Tahmin ettiğim gibi, tarak canımı acıtmak dışında hiçbir işe yaramamıştı. Sıkıntıyla saçımla çiftleşen tarağı zor da olsa saçımdan ayırdım ve duş almak için banyoya ilerlemeye başladım..

Saat henüz 08.26'ydı. Michael'i izlerken gözüm saate takıldığından biliyordum. Bu yüzden henüz kimse uyanmamış olmalıydı. Sonra bu gece, dün olanların şokuyla Evan ile yatmak yerine kendi yatağımda yattığımı fark ettim.

Duştan sonra onu kontrol etsem iyi olurdu...

Banyoya girdim, yanımda getirdiğim kıyafetleri lavabonun yanına koydum ve suyu ısınması için açtım. Beklerken de tuvalete girdim..

Yaklaşık yarım saat sonra yorgunluğumdan yalnızca fiziksel olarak arınmış bir şekilde duşakabinden çıktım ve üzerimi giyindim.

Saçımı bu gün -nedeni bilinmez- düz olsun istediğimden düzleştiriciyle düzleştirdim. Her ne kadar en iyi düzleştirici olsa da saçımı yakıyordu. Bu yüzden çok dikkatli yapamam gerekmişti.

Saçımla işim de bitince Evan'ın odasına ilerledim. Kapıyı açtım, ve içeriye baktım. Zavallı kardeşim yine elinde el feneriyle uyuyakalmıştı...

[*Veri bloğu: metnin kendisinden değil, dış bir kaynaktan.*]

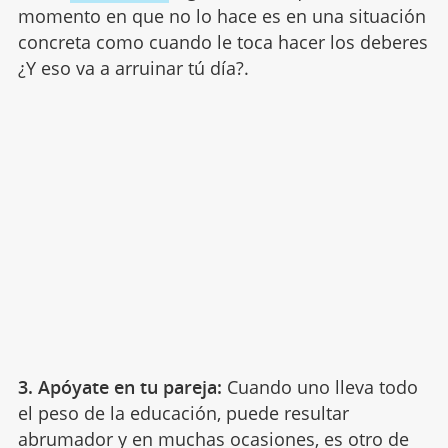
momento en que no lo hace es en una situación
concreta como cuando le toca hacer los deberes
¿Y eso va a arruinar tú día?.
3. Apóyate en tu pareja:
Cuando uno lleva todo
el peso de la educación, puede resultar
abrumador y en muchas ocasiones, es otro de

Yaklaştım ve alnını öptüm, her sabah yaptığım gibi..Annemiz gibi... Tüm kardeşlerimiz annemizin bizi terk ettiğine inanıyordu, yalnızca ben ve babam biliyorduk..

Evan yavaşça gözlerini açıp bana baktı, ne oldu dercesine. Saat henüz erken olduğundan böyle olması normaldi.

"Uyu canım, sadece seni görmeye gelmiştim.. " dedim onu rahatlatmak için. "Saat henüz erken, 10'a yaklaşınca kaldırırım seni.. "

Kafasını salladı, yarım yamalak kapalı gözleriyle. Vücudu uyumak için çabalıyordu. Alnından birkez daha öptükten sonra yatağın ucunda cenin pozisyonunda uyuyan kardeşimi kucağıma alıp yatağın içine soktum.

Üstünü örtüp odadan yavaşça çıktım ve kapıyı kapattım. Ardından kız kardeşimin odasına ilerledim. Onu bu aralar çok suistimal ediyordum. Bunu fark eden tek ben değildim, o da fark ediyordu.

Yine de hiç duygularına yansıtmamıştı. Sevgili kardeşim Elizabeth çok şeker bir kızdı. Elbette bazen ukalalık yapabiliyordu. Yine de içinde tek bir kötülük yoktu...

Odasından içeriye girdim.. Odası -tıpkı benim küçüklüğümdeki gibi- oyuncaklarla kaplanmıştı..

Oyuncaklara basmadan yatağına kadar ilerledim. Annem evden gittikten sonra almasına hiç izin vermediği makyaj malzemelerini almamıştı bir süre. Sonra onu özlemeye başladıkça küçük küçük aşırmıştı odasından.